One afternoon we took the metro to Arashiyama, a small town north west of Kyoto. It has a famous Buddhist temple and gardens and a “bamboo forest”. The “forest” (you get it, I’ll stop quoting the word now) is an overgrown bamboo plantation that is no long economically viable or necessary. It is beautiful. Someone put a half kilometer long path through the forest. The government added the place to the list of Japanese soundscapes. Condé Nast named it among the 50 most beautiful Places On Earth! Result: every tourist in Japan comes here and posts a picture of herself to her Insta account that her friends enviously like about for one second and then forget (I’ve used the female gender to show my disdain for the patriarchy).

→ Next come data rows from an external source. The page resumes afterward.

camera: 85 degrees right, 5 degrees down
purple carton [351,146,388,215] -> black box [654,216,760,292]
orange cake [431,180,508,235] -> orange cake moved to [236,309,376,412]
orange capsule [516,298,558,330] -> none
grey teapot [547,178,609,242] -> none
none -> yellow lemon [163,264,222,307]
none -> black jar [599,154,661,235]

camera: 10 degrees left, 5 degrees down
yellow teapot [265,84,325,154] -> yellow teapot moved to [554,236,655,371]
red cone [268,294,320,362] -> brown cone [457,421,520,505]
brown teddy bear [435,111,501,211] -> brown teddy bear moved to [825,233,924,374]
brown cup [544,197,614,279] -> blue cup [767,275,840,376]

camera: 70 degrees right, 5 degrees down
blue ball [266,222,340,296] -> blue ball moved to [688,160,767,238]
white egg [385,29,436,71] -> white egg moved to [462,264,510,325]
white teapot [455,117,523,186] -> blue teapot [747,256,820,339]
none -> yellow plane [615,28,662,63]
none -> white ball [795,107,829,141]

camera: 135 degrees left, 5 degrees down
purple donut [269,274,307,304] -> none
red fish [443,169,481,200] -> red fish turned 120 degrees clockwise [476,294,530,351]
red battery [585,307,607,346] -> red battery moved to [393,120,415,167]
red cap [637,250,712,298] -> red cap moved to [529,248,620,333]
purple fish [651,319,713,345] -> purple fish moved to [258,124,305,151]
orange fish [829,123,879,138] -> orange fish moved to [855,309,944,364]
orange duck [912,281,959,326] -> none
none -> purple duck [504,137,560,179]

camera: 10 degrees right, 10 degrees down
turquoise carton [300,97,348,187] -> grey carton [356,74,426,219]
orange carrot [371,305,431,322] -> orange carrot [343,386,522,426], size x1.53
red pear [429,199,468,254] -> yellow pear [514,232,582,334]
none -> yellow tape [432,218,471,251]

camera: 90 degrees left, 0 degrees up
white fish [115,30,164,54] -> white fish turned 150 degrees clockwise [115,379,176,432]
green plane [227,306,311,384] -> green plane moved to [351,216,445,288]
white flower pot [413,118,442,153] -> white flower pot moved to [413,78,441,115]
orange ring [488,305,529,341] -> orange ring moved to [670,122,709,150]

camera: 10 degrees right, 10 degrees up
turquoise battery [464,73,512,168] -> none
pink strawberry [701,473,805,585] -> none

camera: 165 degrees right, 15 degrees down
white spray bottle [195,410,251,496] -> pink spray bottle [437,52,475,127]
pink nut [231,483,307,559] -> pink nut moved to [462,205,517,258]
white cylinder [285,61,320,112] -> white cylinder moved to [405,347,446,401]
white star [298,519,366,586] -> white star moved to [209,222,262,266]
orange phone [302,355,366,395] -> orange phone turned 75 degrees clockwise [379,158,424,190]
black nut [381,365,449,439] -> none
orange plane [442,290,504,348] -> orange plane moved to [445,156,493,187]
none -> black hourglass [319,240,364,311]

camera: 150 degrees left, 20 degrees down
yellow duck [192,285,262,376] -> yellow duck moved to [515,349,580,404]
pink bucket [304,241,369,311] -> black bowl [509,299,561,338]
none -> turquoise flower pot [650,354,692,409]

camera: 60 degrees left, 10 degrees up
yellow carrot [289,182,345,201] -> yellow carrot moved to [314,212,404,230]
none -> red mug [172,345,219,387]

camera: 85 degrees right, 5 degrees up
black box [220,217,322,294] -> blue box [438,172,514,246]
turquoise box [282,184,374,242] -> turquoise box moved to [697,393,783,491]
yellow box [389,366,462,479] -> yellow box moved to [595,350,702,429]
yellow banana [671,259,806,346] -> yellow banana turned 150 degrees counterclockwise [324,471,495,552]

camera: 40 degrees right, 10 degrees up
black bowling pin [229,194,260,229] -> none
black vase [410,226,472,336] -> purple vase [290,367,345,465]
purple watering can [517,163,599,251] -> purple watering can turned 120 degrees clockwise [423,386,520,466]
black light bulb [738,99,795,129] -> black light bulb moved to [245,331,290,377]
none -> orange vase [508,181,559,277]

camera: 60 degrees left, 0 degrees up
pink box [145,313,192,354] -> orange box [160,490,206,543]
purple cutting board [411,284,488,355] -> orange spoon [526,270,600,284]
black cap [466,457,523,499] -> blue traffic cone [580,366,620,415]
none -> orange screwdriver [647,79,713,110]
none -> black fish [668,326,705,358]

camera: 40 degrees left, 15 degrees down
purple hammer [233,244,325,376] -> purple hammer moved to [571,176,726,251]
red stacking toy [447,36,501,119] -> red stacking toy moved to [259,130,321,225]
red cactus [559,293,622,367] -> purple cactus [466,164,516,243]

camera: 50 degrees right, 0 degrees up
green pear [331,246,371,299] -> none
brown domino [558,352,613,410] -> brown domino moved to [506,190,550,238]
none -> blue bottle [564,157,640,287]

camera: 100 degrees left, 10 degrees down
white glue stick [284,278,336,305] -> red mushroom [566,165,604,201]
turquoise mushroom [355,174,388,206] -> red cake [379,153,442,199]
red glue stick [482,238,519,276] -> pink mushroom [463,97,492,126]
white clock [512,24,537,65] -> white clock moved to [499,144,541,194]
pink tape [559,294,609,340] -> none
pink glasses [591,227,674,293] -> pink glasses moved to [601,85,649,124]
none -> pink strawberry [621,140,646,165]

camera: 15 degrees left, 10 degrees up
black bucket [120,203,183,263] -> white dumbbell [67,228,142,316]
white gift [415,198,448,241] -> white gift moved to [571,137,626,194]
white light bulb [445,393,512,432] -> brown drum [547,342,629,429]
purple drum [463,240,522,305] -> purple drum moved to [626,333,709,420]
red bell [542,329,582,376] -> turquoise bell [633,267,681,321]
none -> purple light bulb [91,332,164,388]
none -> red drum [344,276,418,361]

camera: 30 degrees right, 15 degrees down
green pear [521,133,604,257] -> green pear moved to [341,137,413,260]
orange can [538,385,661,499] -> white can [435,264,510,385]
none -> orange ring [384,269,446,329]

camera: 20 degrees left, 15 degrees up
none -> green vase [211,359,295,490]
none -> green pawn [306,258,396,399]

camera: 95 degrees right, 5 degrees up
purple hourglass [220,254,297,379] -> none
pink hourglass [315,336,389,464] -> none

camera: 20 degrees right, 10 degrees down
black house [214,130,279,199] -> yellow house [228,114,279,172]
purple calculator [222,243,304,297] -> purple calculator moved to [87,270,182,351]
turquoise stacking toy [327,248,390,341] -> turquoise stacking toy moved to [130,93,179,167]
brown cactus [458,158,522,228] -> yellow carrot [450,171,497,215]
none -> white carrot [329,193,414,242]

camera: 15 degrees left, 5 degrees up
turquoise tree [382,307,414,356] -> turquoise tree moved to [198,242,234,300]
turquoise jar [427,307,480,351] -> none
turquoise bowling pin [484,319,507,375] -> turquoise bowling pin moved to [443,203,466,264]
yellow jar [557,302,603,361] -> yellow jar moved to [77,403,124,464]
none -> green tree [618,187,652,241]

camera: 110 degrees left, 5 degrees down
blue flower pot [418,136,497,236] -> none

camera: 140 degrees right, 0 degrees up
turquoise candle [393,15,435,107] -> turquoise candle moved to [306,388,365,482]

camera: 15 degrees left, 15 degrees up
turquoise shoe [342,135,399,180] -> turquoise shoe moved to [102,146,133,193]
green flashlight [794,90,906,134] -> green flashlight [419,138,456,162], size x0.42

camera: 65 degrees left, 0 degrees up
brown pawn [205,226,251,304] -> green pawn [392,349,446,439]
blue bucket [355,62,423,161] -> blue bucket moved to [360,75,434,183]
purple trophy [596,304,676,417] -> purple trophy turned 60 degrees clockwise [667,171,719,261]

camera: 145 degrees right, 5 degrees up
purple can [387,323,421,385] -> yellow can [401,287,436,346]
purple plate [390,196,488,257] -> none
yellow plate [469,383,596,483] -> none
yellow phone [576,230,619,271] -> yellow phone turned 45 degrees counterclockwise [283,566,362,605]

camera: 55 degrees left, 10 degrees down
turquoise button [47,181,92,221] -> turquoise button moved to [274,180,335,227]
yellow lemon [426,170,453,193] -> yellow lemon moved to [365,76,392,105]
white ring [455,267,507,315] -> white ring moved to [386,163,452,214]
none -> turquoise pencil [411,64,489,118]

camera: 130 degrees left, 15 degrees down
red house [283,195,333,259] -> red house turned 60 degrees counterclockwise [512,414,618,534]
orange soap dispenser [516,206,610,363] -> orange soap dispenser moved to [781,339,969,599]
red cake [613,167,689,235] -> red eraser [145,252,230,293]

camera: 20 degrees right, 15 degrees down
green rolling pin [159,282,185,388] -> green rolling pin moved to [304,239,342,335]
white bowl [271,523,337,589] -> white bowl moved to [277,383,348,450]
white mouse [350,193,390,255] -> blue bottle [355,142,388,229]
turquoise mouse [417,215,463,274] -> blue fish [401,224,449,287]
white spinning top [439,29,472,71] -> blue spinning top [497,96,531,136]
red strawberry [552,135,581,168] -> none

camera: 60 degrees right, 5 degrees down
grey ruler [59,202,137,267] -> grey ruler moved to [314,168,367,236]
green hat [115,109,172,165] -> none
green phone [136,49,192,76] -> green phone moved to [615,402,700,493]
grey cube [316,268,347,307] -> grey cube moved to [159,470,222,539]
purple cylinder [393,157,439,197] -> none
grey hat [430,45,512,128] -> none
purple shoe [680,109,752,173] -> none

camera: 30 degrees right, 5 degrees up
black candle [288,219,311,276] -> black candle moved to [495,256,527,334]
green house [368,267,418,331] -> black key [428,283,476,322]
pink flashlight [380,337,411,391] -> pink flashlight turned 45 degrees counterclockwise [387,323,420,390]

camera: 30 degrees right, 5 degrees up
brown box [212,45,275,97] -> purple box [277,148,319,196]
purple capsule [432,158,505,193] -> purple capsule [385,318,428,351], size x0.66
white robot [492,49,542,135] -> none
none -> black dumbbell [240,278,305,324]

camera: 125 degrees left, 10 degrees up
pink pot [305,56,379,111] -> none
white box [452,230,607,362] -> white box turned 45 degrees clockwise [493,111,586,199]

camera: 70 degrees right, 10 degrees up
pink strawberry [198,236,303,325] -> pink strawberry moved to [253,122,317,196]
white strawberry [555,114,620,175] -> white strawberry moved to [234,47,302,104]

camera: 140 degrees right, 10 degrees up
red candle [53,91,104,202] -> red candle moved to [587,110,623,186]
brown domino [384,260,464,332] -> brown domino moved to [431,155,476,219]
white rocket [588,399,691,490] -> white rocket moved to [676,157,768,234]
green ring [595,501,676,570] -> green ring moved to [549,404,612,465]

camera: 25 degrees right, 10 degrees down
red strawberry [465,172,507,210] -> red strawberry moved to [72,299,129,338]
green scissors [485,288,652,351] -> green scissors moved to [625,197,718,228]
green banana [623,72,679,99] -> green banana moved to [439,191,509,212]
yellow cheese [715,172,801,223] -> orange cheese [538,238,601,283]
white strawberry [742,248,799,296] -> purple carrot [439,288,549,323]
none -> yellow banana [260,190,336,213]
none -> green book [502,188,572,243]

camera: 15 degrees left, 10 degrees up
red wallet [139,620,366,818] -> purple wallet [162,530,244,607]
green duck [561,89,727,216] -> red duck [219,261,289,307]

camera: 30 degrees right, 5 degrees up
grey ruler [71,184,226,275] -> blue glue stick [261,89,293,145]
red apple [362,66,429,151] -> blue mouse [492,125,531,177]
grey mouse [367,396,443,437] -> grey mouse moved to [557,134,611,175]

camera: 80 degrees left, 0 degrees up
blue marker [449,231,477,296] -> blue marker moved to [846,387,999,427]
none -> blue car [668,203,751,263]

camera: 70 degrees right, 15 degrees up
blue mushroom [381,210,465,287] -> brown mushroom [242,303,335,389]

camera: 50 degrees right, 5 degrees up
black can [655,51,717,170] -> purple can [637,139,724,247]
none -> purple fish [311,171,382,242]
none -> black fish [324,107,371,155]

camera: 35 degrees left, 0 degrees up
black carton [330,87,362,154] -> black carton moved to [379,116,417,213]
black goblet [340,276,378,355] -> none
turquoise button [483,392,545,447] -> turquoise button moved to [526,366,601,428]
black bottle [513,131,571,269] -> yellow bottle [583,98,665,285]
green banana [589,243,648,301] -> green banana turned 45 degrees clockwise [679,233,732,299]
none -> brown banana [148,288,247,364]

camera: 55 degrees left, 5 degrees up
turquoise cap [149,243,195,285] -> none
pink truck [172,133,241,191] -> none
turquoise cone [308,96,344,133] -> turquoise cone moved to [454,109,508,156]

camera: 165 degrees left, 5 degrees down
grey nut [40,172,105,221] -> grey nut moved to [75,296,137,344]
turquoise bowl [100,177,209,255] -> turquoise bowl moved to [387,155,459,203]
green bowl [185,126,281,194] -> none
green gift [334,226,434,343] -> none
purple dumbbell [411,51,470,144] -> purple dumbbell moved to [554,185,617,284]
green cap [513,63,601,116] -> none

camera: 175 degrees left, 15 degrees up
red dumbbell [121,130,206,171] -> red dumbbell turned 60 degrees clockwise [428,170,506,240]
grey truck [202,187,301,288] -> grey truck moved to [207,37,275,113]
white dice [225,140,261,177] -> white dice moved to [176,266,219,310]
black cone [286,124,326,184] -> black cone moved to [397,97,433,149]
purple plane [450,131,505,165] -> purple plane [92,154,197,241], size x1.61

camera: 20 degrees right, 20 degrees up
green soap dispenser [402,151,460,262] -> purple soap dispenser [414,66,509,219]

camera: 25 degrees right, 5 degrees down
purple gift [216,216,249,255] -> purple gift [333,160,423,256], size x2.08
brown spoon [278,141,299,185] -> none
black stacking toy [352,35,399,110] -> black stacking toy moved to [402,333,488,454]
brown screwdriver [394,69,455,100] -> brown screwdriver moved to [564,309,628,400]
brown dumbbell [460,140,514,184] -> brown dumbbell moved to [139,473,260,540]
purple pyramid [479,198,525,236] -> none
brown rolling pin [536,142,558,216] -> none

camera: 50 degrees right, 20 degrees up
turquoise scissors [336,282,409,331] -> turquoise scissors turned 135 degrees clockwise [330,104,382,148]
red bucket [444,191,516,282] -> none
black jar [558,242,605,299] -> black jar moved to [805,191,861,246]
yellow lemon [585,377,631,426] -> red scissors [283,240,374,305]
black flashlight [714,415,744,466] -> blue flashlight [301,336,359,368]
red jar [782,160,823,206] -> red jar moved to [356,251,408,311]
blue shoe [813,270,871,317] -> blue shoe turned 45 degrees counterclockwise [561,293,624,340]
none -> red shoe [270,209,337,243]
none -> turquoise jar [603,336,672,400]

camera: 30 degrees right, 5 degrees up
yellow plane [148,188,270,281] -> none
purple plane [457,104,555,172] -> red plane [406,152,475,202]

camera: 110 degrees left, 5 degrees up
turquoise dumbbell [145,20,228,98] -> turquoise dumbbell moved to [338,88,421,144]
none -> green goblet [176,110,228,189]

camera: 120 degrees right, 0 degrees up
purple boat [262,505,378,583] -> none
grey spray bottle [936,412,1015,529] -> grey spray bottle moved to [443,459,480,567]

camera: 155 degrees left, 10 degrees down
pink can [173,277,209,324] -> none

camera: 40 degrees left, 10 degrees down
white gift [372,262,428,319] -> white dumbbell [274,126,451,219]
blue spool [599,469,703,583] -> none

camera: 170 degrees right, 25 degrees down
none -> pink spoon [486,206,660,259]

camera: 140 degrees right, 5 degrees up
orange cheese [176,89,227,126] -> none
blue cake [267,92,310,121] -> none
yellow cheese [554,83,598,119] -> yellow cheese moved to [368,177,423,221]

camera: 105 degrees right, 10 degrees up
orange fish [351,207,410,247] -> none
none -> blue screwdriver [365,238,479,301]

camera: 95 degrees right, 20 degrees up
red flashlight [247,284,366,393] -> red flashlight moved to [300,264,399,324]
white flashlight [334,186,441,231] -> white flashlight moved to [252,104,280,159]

We’ve been having fun with eating out in Japan. I’m leaving behind a tsunami of unacceptable behavior. Like the time in Tokyo at an izakaya when the waiter brought me a large (like 3-4 liter large) bottle of sake after he got me my sake. We later thought he wanted to show me the bottle he poured my sake from. Meanwhile I tried hard to undo the cap and get some more. Luckily I was unsuccessful. So I was bent of making a good impression at an izakaya we visited for dinner in Kyoto. This place has maybe 8 stools along a counter in a room so narrow that people further down from you pretty much wait till you are done – the classic first-in-last-out method from queueing theory.
With a little help from Jo (she took a semester Japanese sometime during her education) and an English to Japanese crib sheet on the menu, I said “Sumimasen, mizu wo kudasai”. Jo said that the other three other patrons of the restaurant and the chef and his assistant stopped breathing, waiting for every sound that came out of my mouth. When I finished they all broke into muted applause. The chef poured me a glass of water. Phew. I asked if I could take a photo of him. He posed with my teppan-grilled squid.
On our way out of Kyoto our cab driver gave us an impromptu tour of the city. He used a hand-held translator that worked pretty well. One of the places he stopped was the original head office of the Nintendo Playing Card Company. Then he dropped us off at the train station where we caught a train to Ōsaka.
Though, at some point we are going to have to talk about cultural appropriation.